__Work instruction__.
Please return, word for word, the part of the post on messaging versus communication that opens with the words containing "Web 2.0 technologies" and closes with "to old-media professionals.".

__Document text__.
***

Friday, October 14, 2011

Messaging vs. Communication


Media professionals often use the term messaging to indicate a small number of talking points that are repeated incessantly.  I call this propaganda.  To the so-called media professional staying “on message” is a virtue.  Joseph Goebbels said, “The point of a political speech is to persuade people of what we think right.”  Messaging falls squarely within this tradition.  Goebbels was the first master of old media.  Old media is about control, and about one way communication, which, when you think about it, really isn’t communication at all.
Communication is dialogue.  When a union is truly communicating with its constituency, the democratically engaged members are simultaneously the recipients and the shapers of the message.  Democratic engagement is the antithesis of control. 
Web 2.0 technologies break down the control exercised by the petty propagandists of American media.  Social media, blogs and wikis are among the technologies that allow the people to talk back.  These technologies represent a threat to old-media professionals.

***

__Supplied information__.
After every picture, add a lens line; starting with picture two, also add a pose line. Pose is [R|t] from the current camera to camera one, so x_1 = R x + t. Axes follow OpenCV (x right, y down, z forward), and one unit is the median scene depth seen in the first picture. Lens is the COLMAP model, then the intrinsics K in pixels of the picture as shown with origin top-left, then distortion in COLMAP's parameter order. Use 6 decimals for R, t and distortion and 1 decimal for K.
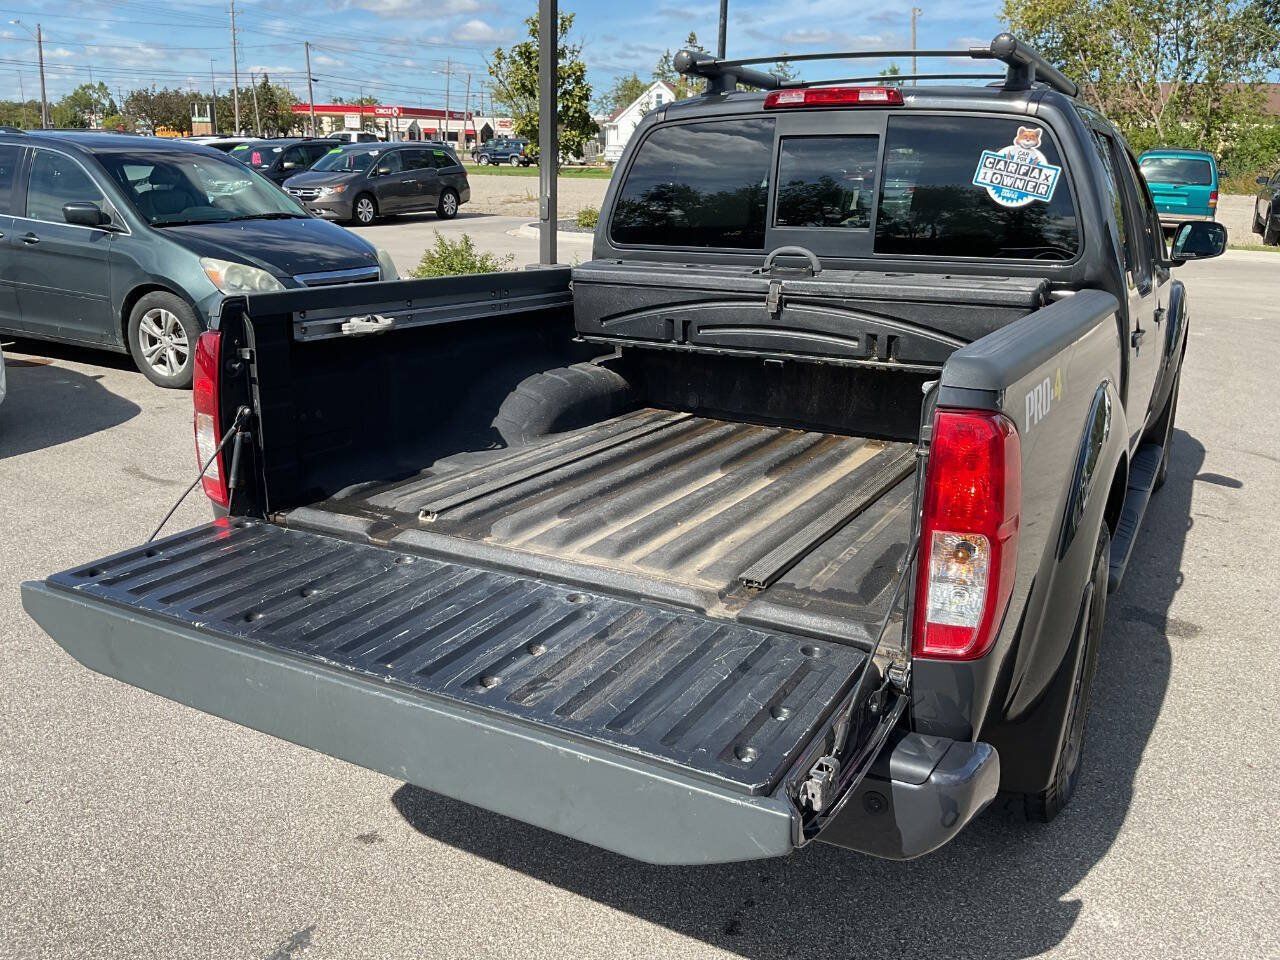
lens RADIAL K [[1056.7, 0, 642.3], [0, 1056.7, 491.8], [0, 0, 1]] dist [0.055494, -0.102936]
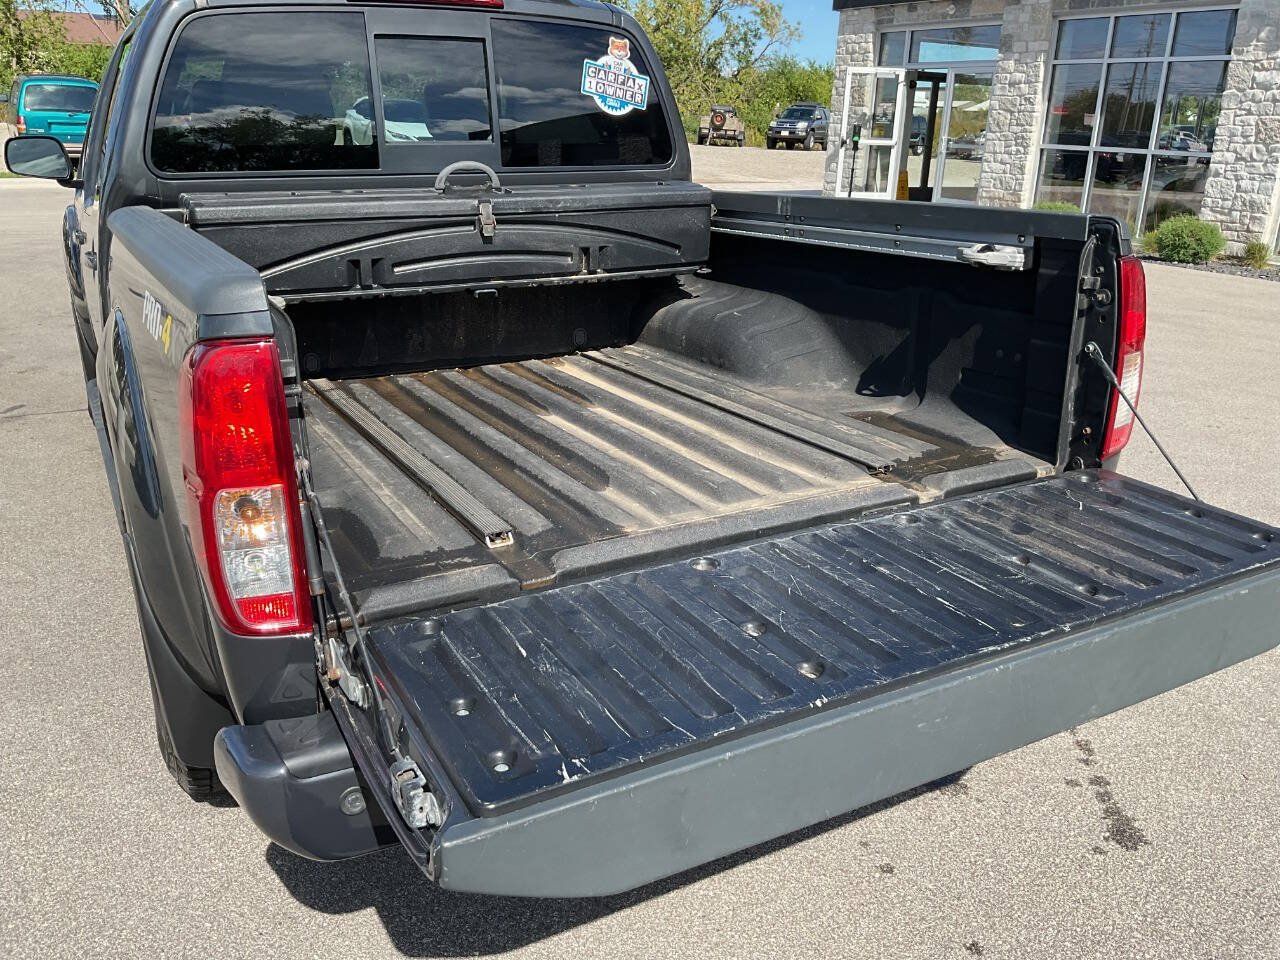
lens RADIAL K [[1056.7, 0, 634.7], [0, 1056.7, 487.5], [0, 0, 1]] dist [0.055494, -0.102936]
pose [[0.545571, -0.285505, 0.787934, -0.587556], [0.240723, 0.953949, 0.178982, -0.098327], [-0.802748, 0.092027, 0.589174, 0.394123]]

***

__Task output__.
Web 2.0 technologies break down the control exercised by the petty propagandists of American media.  Social media, blogs and wikis are among the technologies that allow the people to talk back.  These technologies represent a threat to old-media professionals.